▶ _Try it_:
Only the lines below between the ones containing "Figure 10. RhB" and "Figure 9. Voltage", inclusive, are to be reproduced, each exactly as it stands.

# # # # # # #

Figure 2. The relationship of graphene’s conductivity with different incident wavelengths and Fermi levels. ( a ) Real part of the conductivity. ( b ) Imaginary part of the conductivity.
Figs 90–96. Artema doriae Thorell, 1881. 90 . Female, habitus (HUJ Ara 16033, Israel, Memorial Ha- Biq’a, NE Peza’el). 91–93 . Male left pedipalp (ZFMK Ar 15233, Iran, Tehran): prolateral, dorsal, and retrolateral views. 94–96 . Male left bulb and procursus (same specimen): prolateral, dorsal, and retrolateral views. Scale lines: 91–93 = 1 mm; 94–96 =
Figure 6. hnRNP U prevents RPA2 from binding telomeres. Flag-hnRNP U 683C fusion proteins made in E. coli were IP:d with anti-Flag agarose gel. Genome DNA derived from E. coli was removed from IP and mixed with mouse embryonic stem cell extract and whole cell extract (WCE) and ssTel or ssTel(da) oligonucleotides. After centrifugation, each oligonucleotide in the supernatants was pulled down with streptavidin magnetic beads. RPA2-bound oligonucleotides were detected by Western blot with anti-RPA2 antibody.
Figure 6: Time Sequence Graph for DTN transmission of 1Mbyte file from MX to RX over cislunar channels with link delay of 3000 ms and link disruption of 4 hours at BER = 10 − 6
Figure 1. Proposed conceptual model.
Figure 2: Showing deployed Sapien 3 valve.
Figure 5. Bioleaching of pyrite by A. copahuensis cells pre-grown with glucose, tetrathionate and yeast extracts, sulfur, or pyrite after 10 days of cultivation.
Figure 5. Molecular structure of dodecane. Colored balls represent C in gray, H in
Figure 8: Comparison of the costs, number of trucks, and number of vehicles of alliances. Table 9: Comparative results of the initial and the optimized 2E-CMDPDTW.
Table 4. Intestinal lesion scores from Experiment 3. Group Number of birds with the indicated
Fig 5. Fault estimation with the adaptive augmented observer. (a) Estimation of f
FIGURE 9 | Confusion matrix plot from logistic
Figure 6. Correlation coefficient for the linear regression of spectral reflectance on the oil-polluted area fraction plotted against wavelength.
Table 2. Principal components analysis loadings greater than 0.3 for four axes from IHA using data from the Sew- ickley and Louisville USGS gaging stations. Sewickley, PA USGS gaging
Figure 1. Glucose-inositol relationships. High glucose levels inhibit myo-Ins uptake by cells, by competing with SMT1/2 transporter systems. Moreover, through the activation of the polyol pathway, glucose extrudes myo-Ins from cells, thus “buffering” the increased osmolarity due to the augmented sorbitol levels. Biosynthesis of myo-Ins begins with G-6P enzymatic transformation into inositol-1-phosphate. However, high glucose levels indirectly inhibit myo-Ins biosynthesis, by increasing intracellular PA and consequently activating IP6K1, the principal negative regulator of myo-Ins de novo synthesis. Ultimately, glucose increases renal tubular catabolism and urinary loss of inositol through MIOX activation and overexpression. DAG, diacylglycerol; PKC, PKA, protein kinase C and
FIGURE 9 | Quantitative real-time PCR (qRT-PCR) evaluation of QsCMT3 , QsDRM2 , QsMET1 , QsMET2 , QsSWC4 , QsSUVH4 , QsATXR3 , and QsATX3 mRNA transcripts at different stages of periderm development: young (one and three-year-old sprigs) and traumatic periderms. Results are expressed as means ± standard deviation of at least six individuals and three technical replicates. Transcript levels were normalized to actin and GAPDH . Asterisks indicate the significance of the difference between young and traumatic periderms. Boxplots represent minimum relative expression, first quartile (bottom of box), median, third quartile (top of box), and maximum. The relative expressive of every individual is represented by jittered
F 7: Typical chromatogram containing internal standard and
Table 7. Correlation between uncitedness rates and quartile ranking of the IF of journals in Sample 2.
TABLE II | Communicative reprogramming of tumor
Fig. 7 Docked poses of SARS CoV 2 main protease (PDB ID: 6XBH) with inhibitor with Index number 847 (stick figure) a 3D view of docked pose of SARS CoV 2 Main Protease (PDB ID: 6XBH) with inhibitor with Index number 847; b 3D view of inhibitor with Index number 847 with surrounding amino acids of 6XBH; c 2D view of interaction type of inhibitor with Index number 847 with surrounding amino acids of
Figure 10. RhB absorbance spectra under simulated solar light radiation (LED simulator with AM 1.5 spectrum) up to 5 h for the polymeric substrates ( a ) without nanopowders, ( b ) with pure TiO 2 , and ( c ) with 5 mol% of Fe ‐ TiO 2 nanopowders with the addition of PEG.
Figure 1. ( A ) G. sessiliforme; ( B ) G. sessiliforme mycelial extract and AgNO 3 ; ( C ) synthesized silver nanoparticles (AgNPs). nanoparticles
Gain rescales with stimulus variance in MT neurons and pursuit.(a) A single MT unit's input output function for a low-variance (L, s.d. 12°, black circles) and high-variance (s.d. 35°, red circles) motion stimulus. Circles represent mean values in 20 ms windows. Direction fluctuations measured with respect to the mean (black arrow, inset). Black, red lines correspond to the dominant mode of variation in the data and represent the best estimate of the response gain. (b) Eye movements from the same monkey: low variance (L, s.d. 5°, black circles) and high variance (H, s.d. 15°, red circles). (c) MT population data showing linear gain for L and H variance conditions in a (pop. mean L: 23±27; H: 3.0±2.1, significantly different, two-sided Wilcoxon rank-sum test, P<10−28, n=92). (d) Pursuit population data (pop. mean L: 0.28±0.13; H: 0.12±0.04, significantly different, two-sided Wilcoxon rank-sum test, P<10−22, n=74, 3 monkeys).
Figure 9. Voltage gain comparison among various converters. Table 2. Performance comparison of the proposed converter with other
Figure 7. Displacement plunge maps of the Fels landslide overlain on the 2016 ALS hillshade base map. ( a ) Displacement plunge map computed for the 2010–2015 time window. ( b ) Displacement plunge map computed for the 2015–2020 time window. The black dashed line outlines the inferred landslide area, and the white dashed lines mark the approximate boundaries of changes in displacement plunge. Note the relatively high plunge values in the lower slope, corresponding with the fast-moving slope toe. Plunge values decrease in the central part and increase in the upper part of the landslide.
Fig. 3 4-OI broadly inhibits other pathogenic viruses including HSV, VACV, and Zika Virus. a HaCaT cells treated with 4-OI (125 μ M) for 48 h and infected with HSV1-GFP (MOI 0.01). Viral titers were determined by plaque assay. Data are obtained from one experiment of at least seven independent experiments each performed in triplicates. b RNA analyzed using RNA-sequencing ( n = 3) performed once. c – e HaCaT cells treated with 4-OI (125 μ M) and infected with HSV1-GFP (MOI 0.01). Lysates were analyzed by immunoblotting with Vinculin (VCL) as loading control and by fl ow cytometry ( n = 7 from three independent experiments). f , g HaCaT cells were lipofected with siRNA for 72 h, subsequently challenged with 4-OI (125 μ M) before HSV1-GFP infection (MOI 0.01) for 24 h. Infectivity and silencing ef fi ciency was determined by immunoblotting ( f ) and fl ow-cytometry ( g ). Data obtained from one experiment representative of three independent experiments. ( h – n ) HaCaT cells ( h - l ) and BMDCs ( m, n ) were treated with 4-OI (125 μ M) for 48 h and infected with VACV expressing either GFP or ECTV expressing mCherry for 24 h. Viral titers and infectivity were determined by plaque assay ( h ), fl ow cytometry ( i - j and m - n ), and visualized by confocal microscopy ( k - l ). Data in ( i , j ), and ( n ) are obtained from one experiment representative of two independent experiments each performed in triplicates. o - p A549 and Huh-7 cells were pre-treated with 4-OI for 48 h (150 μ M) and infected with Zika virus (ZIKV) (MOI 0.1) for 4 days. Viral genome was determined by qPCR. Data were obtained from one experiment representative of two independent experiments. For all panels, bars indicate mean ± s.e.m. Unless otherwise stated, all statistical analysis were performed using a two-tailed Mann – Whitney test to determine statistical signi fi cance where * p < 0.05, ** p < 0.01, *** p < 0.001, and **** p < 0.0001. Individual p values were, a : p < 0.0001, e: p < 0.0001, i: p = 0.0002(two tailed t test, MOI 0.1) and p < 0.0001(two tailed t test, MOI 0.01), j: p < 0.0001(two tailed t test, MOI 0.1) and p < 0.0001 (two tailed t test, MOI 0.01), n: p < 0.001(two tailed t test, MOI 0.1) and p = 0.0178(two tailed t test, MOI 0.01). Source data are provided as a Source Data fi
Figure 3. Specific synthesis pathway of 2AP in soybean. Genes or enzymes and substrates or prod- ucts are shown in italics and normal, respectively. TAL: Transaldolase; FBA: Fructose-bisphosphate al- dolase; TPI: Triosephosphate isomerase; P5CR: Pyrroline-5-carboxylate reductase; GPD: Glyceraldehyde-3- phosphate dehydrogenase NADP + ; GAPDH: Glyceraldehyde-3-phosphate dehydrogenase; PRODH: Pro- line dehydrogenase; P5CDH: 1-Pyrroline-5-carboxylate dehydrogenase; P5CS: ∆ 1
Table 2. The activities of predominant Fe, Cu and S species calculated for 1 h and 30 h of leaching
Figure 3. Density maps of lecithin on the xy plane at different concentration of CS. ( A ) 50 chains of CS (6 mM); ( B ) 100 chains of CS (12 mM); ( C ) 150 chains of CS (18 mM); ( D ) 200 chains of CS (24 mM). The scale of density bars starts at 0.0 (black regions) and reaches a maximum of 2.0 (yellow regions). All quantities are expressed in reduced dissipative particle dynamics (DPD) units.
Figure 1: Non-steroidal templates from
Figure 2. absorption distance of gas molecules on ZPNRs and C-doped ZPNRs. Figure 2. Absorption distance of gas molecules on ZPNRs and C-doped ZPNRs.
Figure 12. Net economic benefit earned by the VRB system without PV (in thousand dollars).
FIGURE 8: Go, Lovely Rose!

# # # # # # #

▶ _Your solution_:
Figure 10. RhB absorbance spectra under simulated solar light radiation (LED simulator with AM 1.5 spectrum) up to 5 h for the polymeric substrates ( a ) without nanopowders, ( b ) with pure TiO 2 , and ( c ) with 5 mol% of Fe ‐ TiO 2 nanopowders with the addition of PEG.
Figure 1. ( A ) G. sessiliforme; ( B ) G. sessiliforme mycelial extract and AgNO 3 ; ( C ) synthesized silver nanoparticles (AgNPs). nanoparticles
Gain rescales with stimulus variance in MT neurons and pursuit.(a) A single MT unit's input output function for a low-variance (L, s.d. 12°, black circles) and high-variance (s.d. 35°, red circles) motion stimulus. Circles represent mean values in 20 ms windows. Direction fluctuations measured with respect to the mean (black arrow, inset). Black, red lines correspond to the dominant mode of variation in the data and represent the best estimate of the response gain. (b) Eye movements from the same monkey: low variance (L, s.d. 5°, black circles) and high variance (H, s.d. 15°, red circles). (c) MT population data showing linear gain for L and H variance conditions in a (pop. mean L: 23±27; H: 3.0±2.1, significantly different, two-sided Wilcoxon rank-sum test, P<10−28, n=92). (d) Pursuit population data (pop. mean L: 0.28±0.13; H: 0.12±0.04, significantly different, two-sided Wilcoxon rank-sum test, P<10−22, n=74, 3 monkeys).
Figure 9. Voltage gain comparison among various converters. Table 2. Performance comparison of the proposed converter with other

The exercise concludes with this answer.